Although a positive M genitalium
test was not significantly predictive of reproductive morbidity in our study, results were in the hypothesised direction. Infertility, chronic pelvic pain and recurrent PID were more common among women testing positive for endometrial M genitalium
, and women who tested positive were less likely to become pregnant or have a live birth. Certainly, these reproductive outcomes are more subject to misclassification and bias than shorter term outcomes due to loss of follow up and reliance on self reported data. Such misclassification may have biased our results towards the null. Additionally, it is possible that women may have had prior M genitalium
infection that resulted in tubal damage preceding the baseline PEACH study PID episode. As such prior infection would not be identified using PCR, which identifies acute infection, this may have biased our results towards the null. Indeed, in a study of 308 women undergoing in vitro fertilisation treatment, women determined to have tubal factor infertility were over three times as likely to be seropositive for M genitalium
Moreover, among a study of 212 couples attending infertility clinics, although M genitalium
was not detected by PCR in any cervical swab specimens, M genitalium
seropositivity was strongly associated with tubal factor infertility.28
This supports the idea that previous M genitalium
infection may result in permanent damage and occlusion of fallopian tubes. Lastly, although we found M genitalium
to be associated with treatment failure, we have previously reported that short-term markers, including pelvic tenderness at 5 and 30 days, are not predictive of reproductive morbidity in the PEACH study population.29
As over two-thirds of women in the PEACH study presented for treatment with 3 or more days of pelvic pain,7
and since delayed care for PID is associated with almost a threefold increased risk for infertility,30
all women in the PEACH study may have been at increased risk for reproductive sequelae regardless of short-term treatment response. Indeed, women in the PEACH study experienced distressingly high rates of morbidity regardless of microbial aetiology of PID (infertility 17%,7
recurrent PID 14%7
and chronic pelvic pain 37%31
). Certainly, women with M genitalium
identified in either the cervix or endometrium had high rates of infertility (18%), recurrent PID (28%) and chronic pelvic pain (44%). These infertility rates are approximately 2.5 times higher than that reported from a study utilising 2002 National Survey of Family Growth data,32
suggesting that preservation of fertility may be suboptimal for many women treated for PID.

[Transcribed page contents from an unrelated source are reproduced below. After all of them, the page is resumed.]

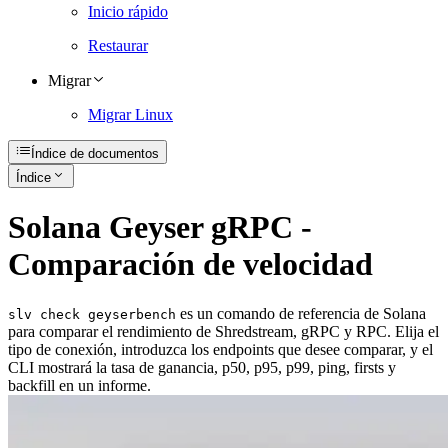
Inicio rápido
Restaurar
Migrar
Migrar Linux
Índice de documentos
Índice
Solana Geyser gRPC -
Comparación de velocidad
es un comando de referencia de Solana
slv check geyserbench
para comparar el rendimiento de Shredstream, gRPC y RPC. Elija el
tipo de conexión, introduzca los endpoints que desee comparar, y el
CLI mostrará la tasa de ganancia, p50, p95, p99, ping, firsts y
backfill en un informe.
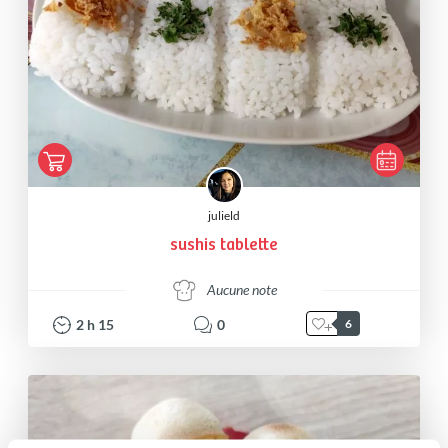
julield
sushis tablette
Aucune note
2
h
15
0
6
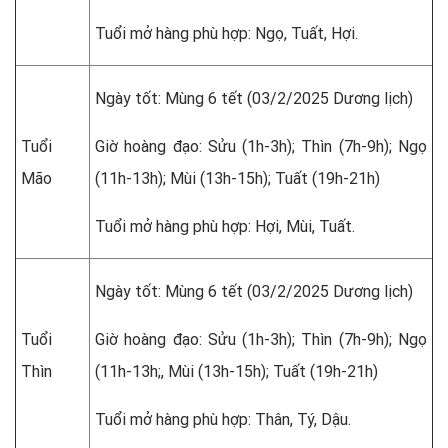
Tuổi mở hàng phù hợp: Ngọ, Tuất, Hợi.
Ngày tốt: Mùng 6 tết (03/2/2025 Dương lịch)
Tuổi
Giờ hoàng đạo: Sửu (1h-3h); Thìn (7h-9h); Ngọ
Mão
(11h-13h); Mùi (13h-15h); Tuất (19h-21h)
Tuổi mở hàng phù hợp: Hợi, Mùi, Tuất.
Ngày tốt: Mùng 6 tết (03/2/2025 Dương lịch)
Tuổi
Giờ hoàng đạo: Sửu (1h-3h); Thìn (7h-9h); Ngọ
Thìn
(11h-13h;, Mùi (13h-15h); Tuất (19h-21h)
Tuổi mở hàng phù hợp: Thân, Tý, Dậu.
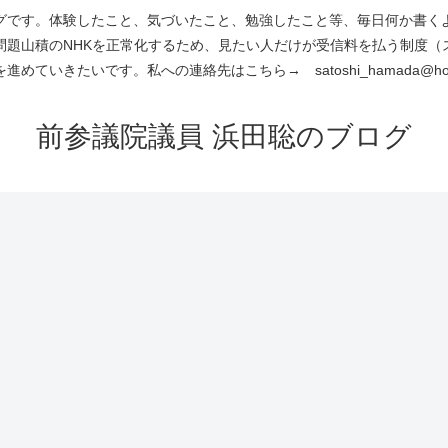
です。体験したこと、気づいたこと、勉強したこと等、毎日何か書くよう
問題山積のNHKを正常化するため、見たい人だけが受信料を払う制度（
進めていきたいです。私への連絡先はこちら→ satoshi_hamada@hotm
前参議院議員 浜田聡のブログ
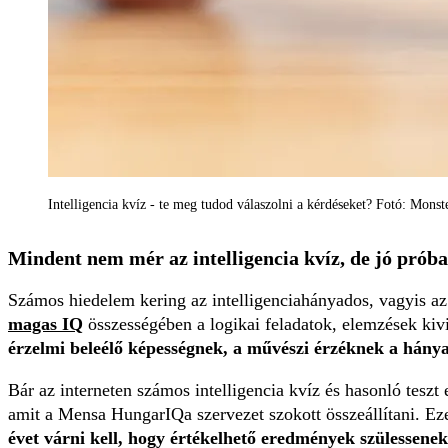
Intelligencia kvíz - te meg tudod válaszolni a kérdéseket? Fotó: Monst
Mindent nem mér az intelligencia kvíz, de jó próbat
Számos hiedelem kering az intelligenciahányados, vagyis a
magas IQ
összességében a logikai feladatok, elemzések kivi
érzelmi beleélő képességnek, a művészi érzéknek a hánya
Bár az interneten számos intelligencia kvíz és hasonló teszt 
amit a Mensa HungarIQa szervezet szokott összeállítani. Eze
évet várni kell, hogy értékelhető eredmények szülessenek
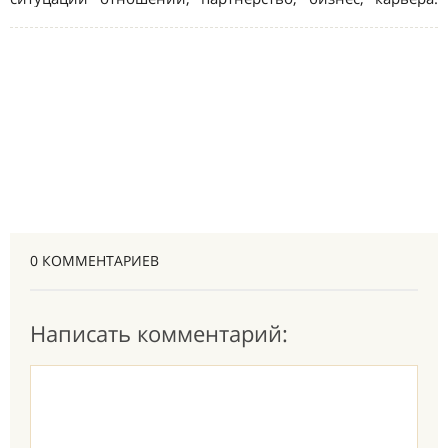
0 КОММЕНТАРИЕВ
Написать комментарий:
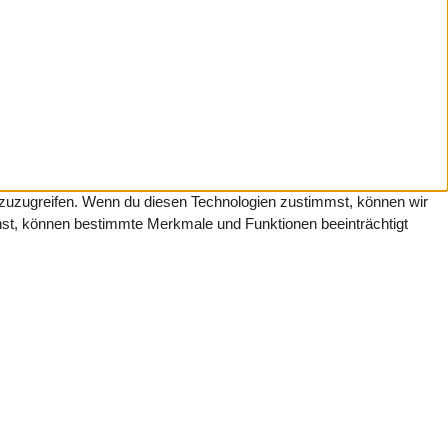
f zuzugreifen. Wenn du diesen Technologien zustimmst, können wir
ehst, können bestimmte Merkmale und Funktionen beeinträchtigt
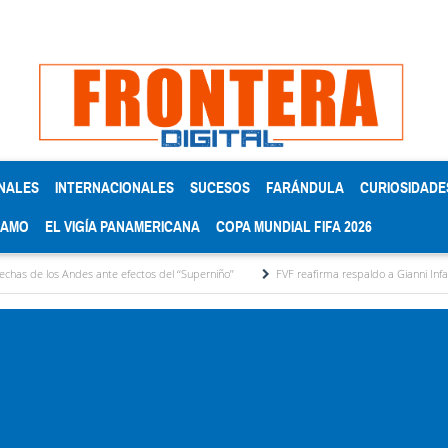
NALES
INTERNACIONALES
SUCESOS
FARÁNDULA
CURIOSIDADE
RAMO
EL VIGÍA PANAMERICANA
COPA MUNDIAL FIFA 2026
 ante efectos del ‘‘Superniño’’
FVF reafirma respaldo a Gianni Infantino y defiende co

Recommended PID treatment regimens are based on clinical trial data demonstrating overall high rates of clinical cure. PID is well recognised though as having a polymicrobial aetiology, and not all microbial infections may respond equally well to the same antimicrobial. In our study of women with clinically suspected PID, we found M genitalium to be associated with endometritis and short-term PID treatment failure, as evidenced by persistent endometritis and continued pelvic pain. We conclude that cefoxitin and doxycycline, a Center for Disease Control recommended PID treatment regimen, is ineffective for the treatment of M genitalium upper genital tract infection.
- Mycoplasma genitalium is frequently detected from the cervix and endometrium of women with clinically suspected pelvic inflammatory disease (PID).
- M genitalium is associated with endometritis and short-term PID treatment failure, as evidenced by persistent endometritis and continued pelvic pain.
- Cefoxitin and doxycycline, a Center for Disease Control recommended PID treatment regimen, is ineffective for the treatment of M genitalium upper genital tract infection.